Which lines in the records below contain the string "newSketch", with uppercase and lowercase treated as different? Locate each one and copy it out in full.

**Supplied records:**

━━━━━━━━━━━━━━━━━━━━

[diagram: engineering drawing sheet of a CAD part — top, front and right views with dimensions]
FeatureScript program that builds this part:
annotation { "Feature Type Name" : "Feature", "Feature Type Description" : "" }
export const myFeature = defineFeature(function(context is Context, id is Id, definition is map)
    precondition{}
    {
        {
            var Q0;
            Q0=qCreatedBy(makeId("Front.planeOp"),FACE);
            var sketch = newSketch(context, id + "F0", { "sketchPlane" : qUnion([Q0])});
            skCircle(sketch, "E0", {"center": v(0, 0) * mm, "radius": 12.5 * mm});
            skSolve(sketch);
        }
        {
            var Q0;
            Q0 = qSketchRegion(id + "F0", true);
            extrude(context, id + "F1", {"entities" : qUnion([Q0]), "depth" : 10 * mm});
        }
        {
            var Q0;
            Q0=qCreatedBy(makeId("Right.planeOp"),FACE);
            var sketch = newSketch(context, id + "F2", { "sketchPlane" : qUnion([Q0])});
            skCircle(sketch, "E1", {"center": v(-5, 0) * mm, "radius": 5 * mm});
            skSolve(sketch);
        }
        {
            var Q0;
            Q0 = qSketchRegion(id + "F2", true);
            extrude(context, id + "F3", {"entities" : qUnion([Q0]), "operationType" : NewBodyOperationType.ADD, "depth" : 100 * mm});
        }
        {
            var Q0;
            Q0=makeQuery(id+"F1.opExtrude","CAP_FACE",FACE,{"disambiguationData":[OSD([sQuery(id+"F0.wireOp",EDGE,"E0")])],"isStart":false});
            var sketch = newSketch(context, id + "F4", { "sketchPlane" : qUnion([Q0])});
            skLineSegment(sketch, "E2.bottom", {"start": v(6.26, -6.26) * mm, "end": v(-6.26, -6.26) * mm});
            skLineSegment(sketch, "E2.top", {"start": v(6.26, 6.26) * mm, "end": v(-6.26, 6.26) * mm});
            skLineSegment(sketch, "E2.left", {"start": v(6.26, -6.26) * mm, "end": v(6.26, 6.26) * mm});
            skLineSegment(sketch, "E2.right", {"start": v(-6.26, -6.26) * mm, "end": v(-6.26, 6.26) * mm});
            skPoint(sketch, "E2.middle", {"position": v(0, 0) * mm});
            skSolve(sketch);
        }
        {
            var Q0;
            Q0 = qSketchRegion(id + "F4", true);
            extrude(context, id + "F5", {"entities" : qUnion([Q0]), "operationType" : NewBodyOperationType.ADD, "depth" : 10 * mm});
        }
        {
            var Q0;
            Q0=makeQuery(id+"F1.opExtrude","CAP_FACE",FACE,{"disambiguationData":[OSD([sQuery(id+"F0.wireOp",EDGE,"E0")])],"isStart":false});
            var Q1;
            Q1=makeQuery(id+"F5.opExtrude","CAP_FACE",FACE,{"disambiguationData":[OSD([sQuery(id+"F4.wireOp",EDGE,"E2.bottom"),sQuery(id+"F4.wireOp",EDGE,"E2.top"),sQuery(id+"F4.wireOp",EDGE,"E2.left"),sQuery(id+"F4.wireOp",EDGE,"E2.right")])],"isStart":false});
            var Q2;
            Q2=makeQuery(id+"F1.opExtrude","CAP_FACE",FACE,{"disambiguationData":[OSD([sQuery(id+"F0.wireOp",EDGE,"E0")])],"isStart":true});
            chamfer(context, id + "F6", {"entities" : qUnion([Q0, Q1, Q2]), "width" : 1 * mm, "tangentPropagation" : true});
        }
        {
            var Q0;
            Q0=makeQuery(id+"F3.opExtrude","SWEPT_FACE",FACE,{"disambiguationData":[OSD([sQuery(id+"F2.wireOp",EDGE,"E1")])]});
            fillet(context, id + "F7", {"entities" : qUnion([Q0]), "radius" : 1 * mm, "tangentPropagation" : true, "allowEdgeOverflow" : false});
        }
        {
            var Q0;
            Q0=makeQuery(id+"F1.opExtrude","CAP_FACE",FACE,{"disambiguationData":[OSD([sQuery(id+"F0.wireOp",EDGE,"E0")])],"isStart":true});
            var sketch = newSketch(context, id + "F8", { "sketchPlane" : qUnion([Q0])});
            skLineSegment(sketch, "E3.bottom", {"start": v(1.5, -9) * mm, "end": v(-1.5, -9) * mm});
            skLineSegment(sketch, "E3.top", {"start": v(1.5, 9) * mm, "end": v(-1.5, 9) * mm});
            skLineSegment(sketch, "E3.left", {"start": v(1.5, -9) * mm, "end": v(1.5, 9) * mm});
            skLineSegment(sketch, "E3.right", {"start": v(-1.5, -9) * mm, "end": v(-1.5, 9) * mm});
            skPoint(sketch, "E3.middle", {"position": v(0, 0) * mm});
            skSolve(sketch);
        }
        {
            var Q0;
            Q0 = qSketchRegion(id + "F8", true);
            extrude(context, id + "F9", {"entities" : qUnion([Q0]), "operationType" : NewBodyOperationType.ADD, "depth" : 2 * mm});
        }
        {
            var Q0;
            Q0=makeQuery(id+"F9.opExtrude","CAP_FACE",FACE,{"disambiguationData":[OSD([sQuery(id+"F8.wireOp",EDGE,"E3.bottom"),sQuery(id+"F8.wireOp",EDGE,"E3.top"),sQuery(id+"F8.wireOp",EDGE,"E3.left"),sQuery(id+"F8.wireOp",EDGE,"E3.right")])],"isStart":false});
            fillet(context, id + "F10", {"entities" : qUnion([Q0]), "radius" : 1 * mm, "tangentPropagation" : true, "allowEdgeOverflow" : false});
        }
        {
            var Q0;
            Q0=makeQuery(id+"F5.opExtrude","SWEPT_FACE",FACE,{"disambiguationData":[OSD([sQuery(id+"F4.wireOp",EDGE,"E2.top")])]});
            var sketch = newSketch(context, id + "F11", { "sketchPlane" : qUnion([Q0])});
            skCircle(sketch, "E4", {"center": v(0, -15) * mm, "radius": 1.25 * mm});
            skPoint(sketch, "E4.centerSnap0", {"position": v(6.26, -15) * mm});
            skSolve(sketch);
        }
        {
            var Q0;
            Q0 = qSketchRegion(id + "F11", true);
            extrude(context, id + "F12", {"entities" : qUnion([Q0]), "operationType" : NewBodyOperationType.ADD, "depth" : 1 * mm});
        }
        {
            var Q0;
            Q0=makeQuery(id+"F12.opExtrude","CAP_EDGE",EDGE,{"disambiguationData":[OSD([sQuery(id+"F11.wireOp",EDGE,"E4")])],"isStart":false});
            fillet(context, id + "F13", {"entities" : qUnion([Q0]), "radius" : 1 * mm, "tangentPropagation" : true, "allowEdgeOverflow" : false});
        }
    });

━━━━━━━━━━━━━━━━━━━━

**Answer to the task:**
            var sketch = newSketch(context, id + "F0", { "sketchPlane" : qUnion([Q0])});
            var sketch = newSketch(context, id + "F2", { "sketchPlane" : qUnion([Q0])});
            var sketch = newSketch(context, id + "F4", { "sketchPlane" : qUnion([Q0])});
            var sketch = newSketch(context, id + "F8", { "sketchPlane" : qUnion([Q0])});
            var sketch = newSketch(context, id + "F11", { "sketchPlane" : qUnion([Q0])});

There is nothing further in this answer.